Even if I’m very bad at it.
Similar to with the piano, I didn’t quit writing when I realized I’d failed with A Thousand Roads. Instead, the process of publishing got me thinking about what else I can publish, and where I’m better. It’s led me now to writing non-fiction educational material on Highbrow, which I’ve posted about. Though I’d never dreamed I’d be anything other than an epic fantasy writer, here I’ve discovered I am much more suited to writing about the real world and explaining how it works for those who want to take some time each day to learn a little something new.
As with composing at the piano, this nonfiction realization might lead to many things I can only guess at now. But what’s important is, as with putting away the label “pianist”, likewise I’ve put away the label “epic fantasy writer” and I feel a whole lot less stress.
And sometimes you have to let go of something that eclipses your foreground to see the things hiding in front of your nose. I discovered, when I let go of the stressful “epic fantasy writer” label that I also love editing. I’m the senior editor of an editing company, and over the last two years, I’ve taken on more private clients, and I’ve found so much reward in converting my own passion for writing my own stories to instead bringing all that writing skill to other writers and working alongside them. It brings out a collaborative energy, closer to a co-authorship, except in this case, all stress of having to decide on the right story choices are removed from me. I can just focus on the co-piloting the writing from the comfort of the editing cockpit.

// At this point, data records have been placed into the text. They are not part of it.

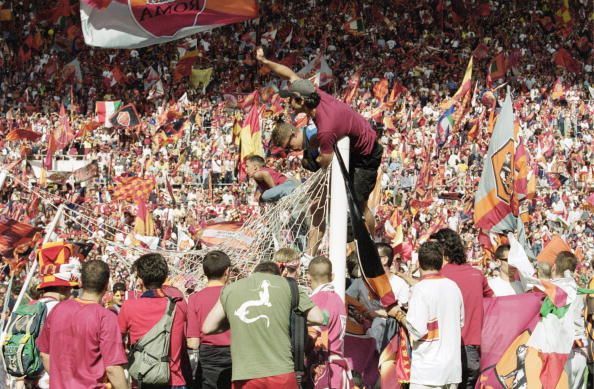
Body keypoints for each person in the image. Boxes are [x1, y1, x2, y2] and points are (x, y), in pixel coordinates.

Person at [257, 47, 383, 233]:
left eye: (291, 99)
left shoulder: (326, 128)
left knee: (358, 206)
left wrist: (316, 160)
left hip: (366, 156)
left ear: (301, 101)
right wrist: (266, 62)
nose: (288, 103)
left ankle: (369, 241)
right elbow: (289, 74)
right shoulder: (314, 94)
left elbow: (326, 161)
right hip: (353, 144)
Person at [202, 261, 327, 388]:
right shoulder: (290, 286)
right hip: (281, 371)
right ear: (278, 274)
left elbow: (207, 327)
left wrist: (236, 321)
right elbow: (318, 317)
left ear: (254, 273)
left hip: (245, 374)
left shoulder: (230, 289)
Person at [36, 260, 128, 389]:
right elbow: (112, 367)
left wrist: (62, 381)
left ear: (80, 282)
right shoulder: (106, 317)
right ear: (106, 285)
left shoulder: (59, 309)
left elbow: (44, 354)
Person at [392, 241, 464, 389]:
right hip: (451, 369)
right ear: (441, 262)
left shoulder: (420, 290)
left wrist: (398, 314)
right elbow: (460, 322)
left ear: (419, 263)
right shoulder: (453, 286)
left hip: (428, 370)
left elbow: (417, 330)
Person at [431, 228, 493, 389]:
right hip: (471, 351)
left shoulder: (437, 277)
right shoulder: (477, 275)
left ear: (442, 251)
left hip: (442, 349)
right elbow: (492, 301)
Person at [118, 253, 190, 388]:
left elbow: (117, 342)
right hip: (174, 381)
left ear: (140, 279)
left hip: (142, 379)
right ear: (164, 276)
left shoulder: (129, 306)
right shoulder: (180, 305)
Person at [346, 242, 409, 352]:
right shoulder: (361, 281)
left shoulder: (400, 284)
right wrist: (358, 313)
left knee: (379, 322)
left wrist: (378, 314)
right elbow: (346, 299)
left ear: (384, 260)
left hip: (388, 335)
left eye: (371, 257)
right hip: (362, 330)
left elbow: (403, 313)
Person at [187, 250, 232, 389]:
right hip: (235, 354)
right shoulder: (234, 294)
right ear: (227, 271)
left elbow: (193, 342)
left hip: (208, 357)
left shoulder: (194, 299)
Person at [306, 256, 352, 389]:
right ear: (332, 276)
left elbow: (314, 336)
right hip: (337, 369)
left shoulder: (318, 300)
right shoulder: (337, 299)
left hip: (324, 372)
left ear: (308, 277)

So, back to Brandon’s myth.
Brandon isn’t wrong in his point: editors can tell the difference between “concert pianist” and “amateur”. But, as goes with musicians, and writers as well, working harder, for longer, won’t help you, if you’re working on the wrong thing.
Use that rejection as a prompt to head in another direction. Or, if you choose to self-publish, don’t obsess over why your book isn’t selling. Instead, do your diligence, and keep trying to figure out where your true skills lie.
Maybe they lie in writing and it’s just a matter of figuring out what else you’re good at writing. Maybe they lie elsewhere and this “aha” moment will lead you to realize writing is complementary to that. Though I’ve not given up hope that I might do something economical with the piano, taking off that “pianist” label helped me to see that in actual fact, I do better creative work with less time available (2-3 hours of practice could be spent grinding hard on writing projects, burning out, and stagnating), and in fact, working on a book (or editing project) happens in many forms away from the keyboard. There is a synergy to it, and if you’re a creative person, creativity has many facets, and being great at one of them can be enriched if you nourish all of them.
Much like a happy garden.
As my piano teacher remind me many times: “Don’t work harder. Work smarter.”